Circ Res. 1993 Jan;72(1):214-8. doi: 10.1161/01.res.72.1.214.
Excessive calcium influx is important in the irreversible injury of cardiac myocytes and other cell types. The mechanism is unknown, but possibilities include L-type channels, Na(+)-Ca2+ exchange, sarcolemmal (SL) defects, and calcium leak channels. In this study, metabolic inhibition was used to induce ATP depletion and augmented calcium influx in cultured cardiac myocytes. Inhibition of the L-type calcium channel and Na(+)-Ca2+ exchanger had no significant effect on the calcium leak. There was no significant lactate dehydrogenase release, indicating that the leak did not occur through major SL defects. No alterations in the asymmetric distribution of SL phospholipids were demonstrated.
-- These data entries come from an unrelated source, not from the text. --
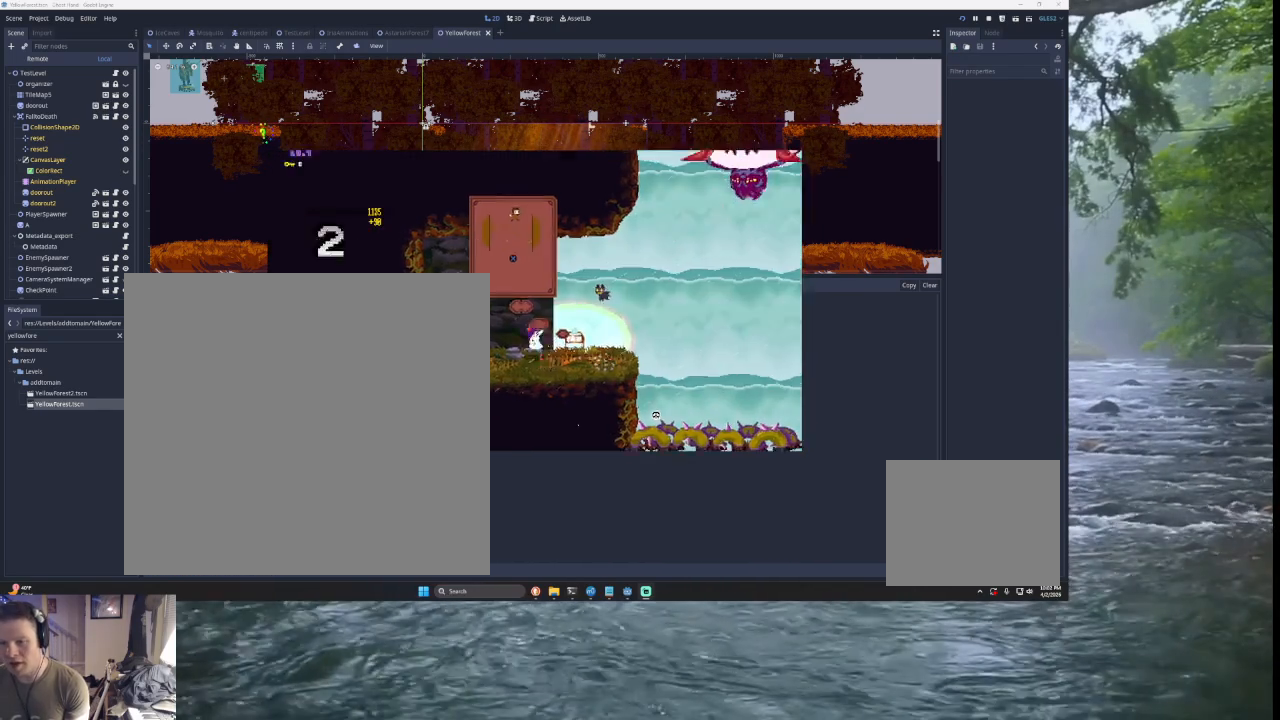
{"buttons": [], "left_stick": "right", "right_stick": "center", "events": [[467, "left_stick", "right"]]}
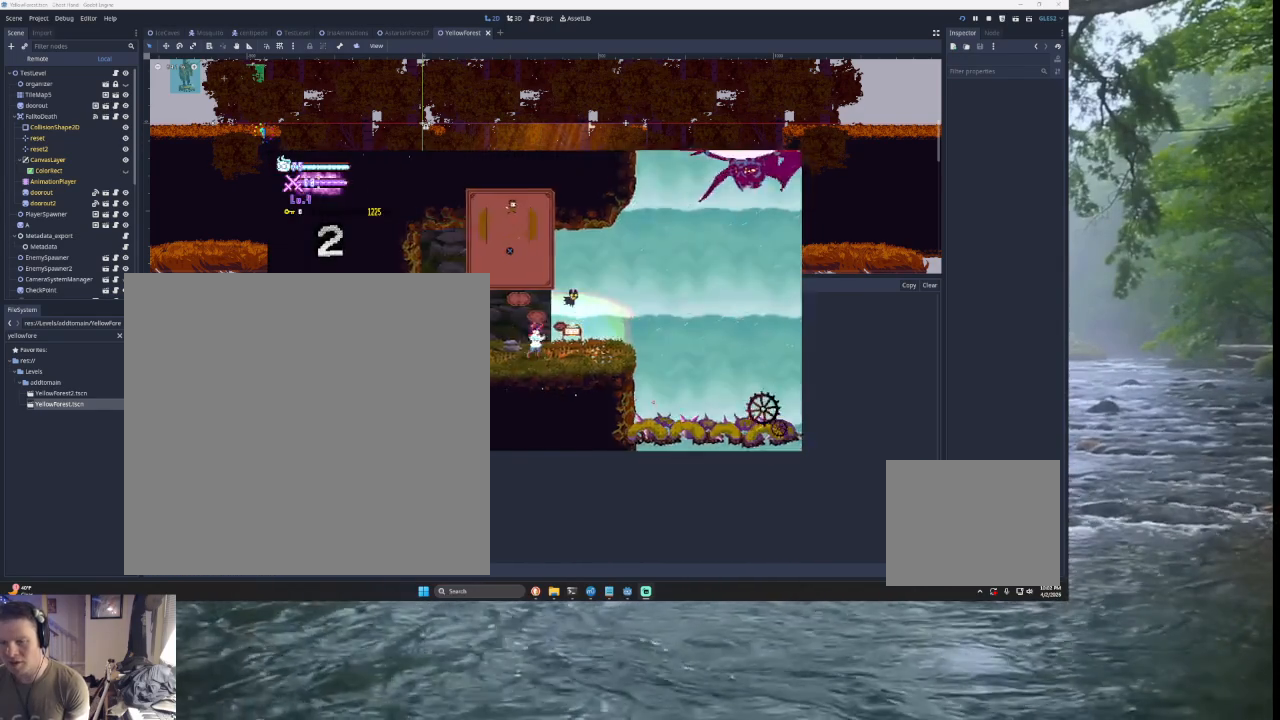
{"buttons": [], "left_stick": "down", "right_stick": "center", "events": [[33, "TRIANGLE", "down"], [100, "left_stick", "up"], [133, "SQUARE", "down"], [300, "SQUARE", "up"], [300, "left_stick", "center"], [400, "TRIANGLE", "up"], [500, "left_stick", "down"]]}
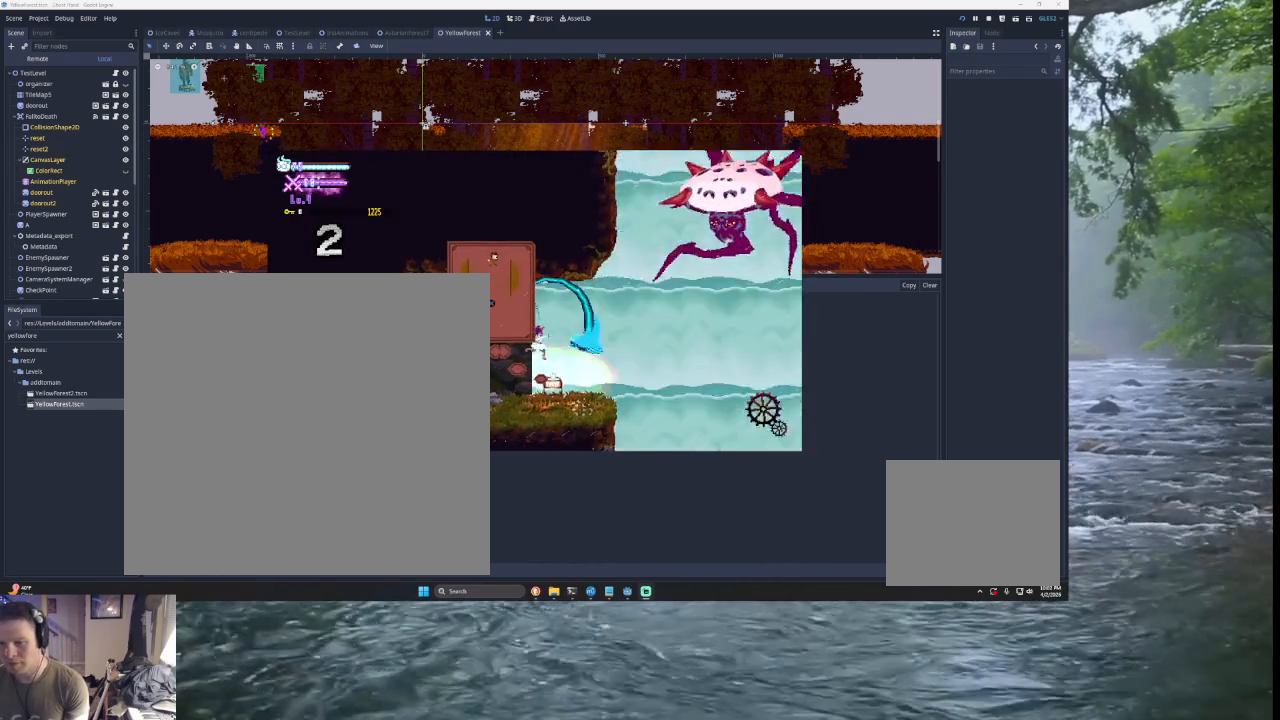
{"buttons": [], "left_stick": "center", "right_stick": "center", "events": [[133, "left_stick", "center"], [333, "left_stick", "right"], [467, "left_stick", "center"]]}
Phospholipid rearrangements were therefore not responsible. The leak was unaffected by 0.5 mM cadmium and 1 microM nifedipine but was augmented by 50 microM nifedipine, characteristics in common with calcium leak channels. Insertion of the cationic amphiphiles dodecyltrimethylammonium bromide or polymyxin B sulfate into the SL had a profound inhibitory effect on the calcium leak. The anionic amphiphile sodium dodecyl sulfate had the opposite effect, and the neutral amphiphile lauryl acetate had no effect. These results suggest that an alteration in the SL surface charge affects calcium leak. It is proposed that the augmented calcium influx occurs via calcium leak channels and that these can be modulated by charged amphiphiles.
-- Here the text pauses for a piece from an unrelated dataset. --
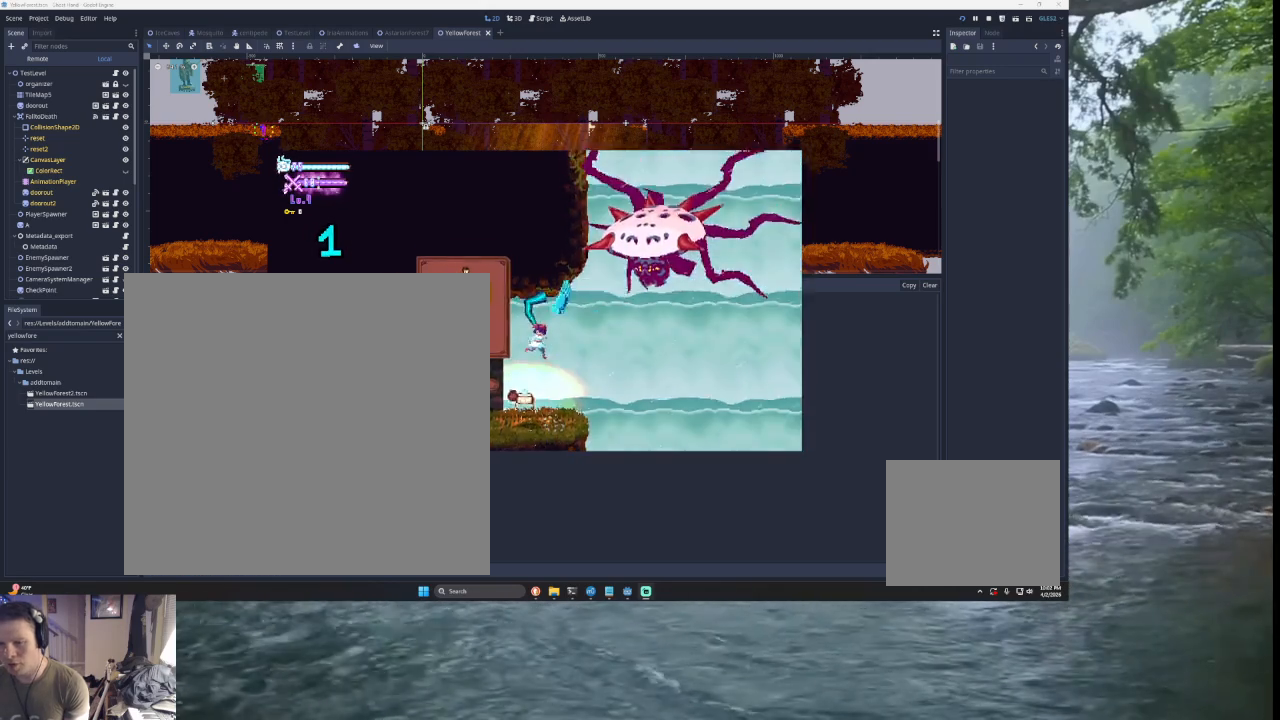
{"buttons": [], "left_stick": "center", "right_stick": "center", "events": [[33, "left_stick", "down"], [200, "left_stick", "center"]]}
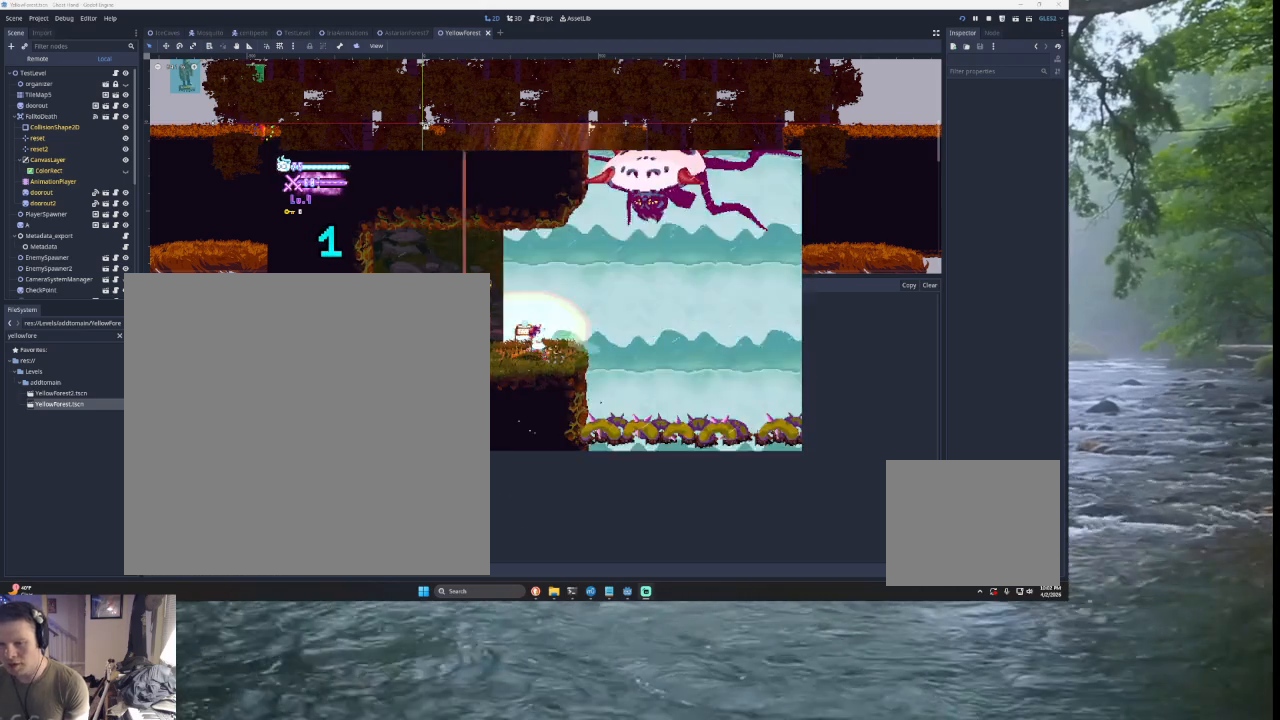
{"buttons": ["TRIANGLE"], "left_stick": "left", "right_stick": "center", "events": [[400, "left_stick", "left"], [500, "TRIANGLE", "down"]]}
钙内流过多在心肌细胞和其他细胞类型的不可逆损伤中起重要作用。其机制尚不清楚,但可能包括L型通道、钠钙交换、肌膜(SL)缺陷和钙泄漏通道。在本研究中,采用代谢抑制法诱导培养心肌细胞中的ATP耗竭并增加钙内流。抑制L型钙通道和钠钙交换体对钙泄漏无显著影响。乳酸脱氢酶释放无显著增加,表明泄漏并非通过主要的肌膜缺陷发生。未发现肌膜磷脂不对称分布有改变。因此,磷脂重排并非其原因。泄漏不受0.5 mM镉和1 μM硝苯地平的影响,但50 μM硝苯地平可增强泄漏,这与钙泄漏通道的特征相同。将阳离子两亲物十二烷基三甲基溴化铵或硫酸多粘菌素B插入肌膜对钙泄漏有显著抑制作用。阴离子两亲物十二烷基硫酸钠则有相反作用,中性两亲物乙酸月桂酯无作用。这些结果表明,肌膜表面电荷的改变会影响钙泄漏。有人提出,增加的钙内流是通过钙泄漏通道发生的,并且这些通道可被带电两亲物调节。